Posts Tagged ‘Cumin’
* Tofu and Tomato Napoleon
Posted on October 21st, 2008 by Linda. Filed under Course, Cuisine, Cumin, Entree, Indian, Mustard Seeds, Tomatoes, Vegetarian.
If you are in a bind trying to serve a main course that is both vegan and yet dramatic looking, look no further! A tower of tofu and tomatoes!
Chef’s tip: To peel tomatoes, make a shallow “X” on the bottom of the tomatoes. You want to just run the knife on the tomatoes, not make deep cuts. Bring a pot of water to boil. Blanch the tomatoes in the boiling water, for about 30 seconds, then immediately plunge them into a bowl of cold water. Using your fingers, gently slip off the skin starting from the X.
Ingredients:
1 box 12-oz extra firm tofu, drained
1 large yellow onion, sliced
3 small tomatoes, peeled
2 Tablespoons olive oil
1 teaspoon mustard seeds
1/2 teaspoon cumin seeds
1/2 teaspoon kosher salt
1. Drain tofu and place on a flat plate. Place another plate on op of the tofu, put a heavy can of beans on top of the plate to weigh down the plate and drain the tofu for 10 minutes. Pour off any liquids.

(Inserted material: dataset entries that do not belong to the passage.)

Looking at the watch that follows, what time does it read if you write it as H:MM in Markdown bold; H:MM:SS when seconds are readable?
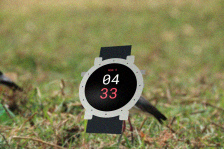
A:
**4:33**
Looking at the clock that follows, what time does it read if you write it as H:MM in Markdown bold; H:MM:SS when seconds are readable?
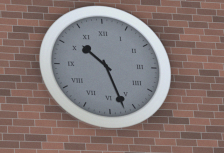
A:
**10:27**
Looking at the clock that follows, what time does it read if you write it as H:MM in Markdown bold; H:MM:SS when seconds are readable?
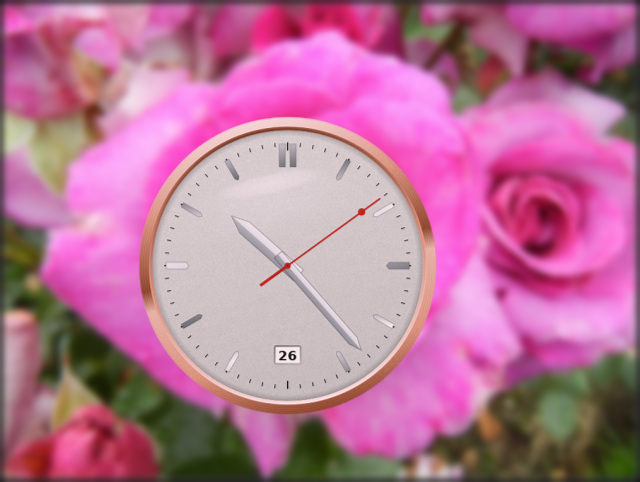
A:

2. Slice onions thinly and soak them in a big bowl of cold water for 10 minutes, drain.
3. Peel the tomatoes and discard skin. Chop tomatoes coarsely.

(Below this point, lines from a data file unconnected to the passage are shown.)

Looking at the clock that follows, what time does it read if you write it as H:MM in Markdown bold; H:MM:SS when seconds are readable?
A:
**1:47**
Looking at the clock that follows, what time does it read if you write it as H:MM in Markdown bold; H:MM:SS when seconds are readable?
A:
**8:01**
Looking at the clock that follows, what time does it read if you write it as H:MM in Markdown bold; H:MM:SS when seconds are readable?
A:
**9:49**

4. In a small saute pan, heat the olive oil. When it’s warm, add the mustard seeds and cumin seeds and saute till they pop. Add the drained onions, and saute for 2 minutes till it’s wilted but still light in color. Add the chopped tomatoes and salt and cook for another 5 minutes until the tomatoes has reduced and coat the onion. Adjust seasoning if necessary.

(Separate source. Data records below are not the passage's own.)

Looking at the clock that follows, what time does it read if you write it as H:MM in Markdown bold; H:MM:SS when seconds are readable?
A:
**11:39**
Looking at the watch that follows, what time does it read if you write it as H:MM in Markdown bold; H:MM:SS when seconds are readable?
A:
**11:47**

5. Cut the tofu block into half. Slice each half into four pieces.
6. Build the napoleon by sandwiching the tomato-onion mixture between the tofu slices.
7. Drizzle the completed tofu napoleon with some olive oil and serve immediately.
Serves 2.
* Masala Chai Tea
Posted on September 6th, 2008 by Linda. Filed under Beverages, Cinnamon, Cloves, Fennel, Indian, Spices, Star anise, Vegetarian.
Spiced sweetened milk tea. Every Indian family has their own recipe to make chai, but the most important base spice is cardamon. And you just don’t throw in some cardamoms; you have to tear the pods apart lovingly with your hands. My friend, Monis Rahman, taught me that. Somehow, working the cardamoms with your hands, brings out all the essential oils in the spice….or so he says. The sweet fragrance of cardamon mixed with other spices such as fennel, cloves and cinnamon gives the tea a heady aroma. The tea is simmered slowly to extract its full strength.
Goes really well with curries and hot foods. The tea is addictive! You won’t stop at just one cup.
Ingredients
Some cheesecloth and kitchen twine
15 cardamon pods
1 star anise
5 pieces cloves
2 tablespoons fennel seed
2 sticks cinnamon
7 1/2 cups water
10 teabags Orange Pekoe tea (Lipton, PGs, Tetleys or any other British brand teas)
3 cups evaporated milk
8 tablespoons sugar
Directions:
1. Place spices (except for cinnamon sticks) in a cheesecloth or a teaball and bundle tightly together with kitchen twine.
2. In a large pot, add water, teabag, spice bag and cinnamon sticks and bring to a gentle boil. When it boils simmer under a slow fire for about 20 minutes.
3. Remove spice bag, teabags and cinnamon sticks.
4. Mix in milk and sugar. Bring back to a boil.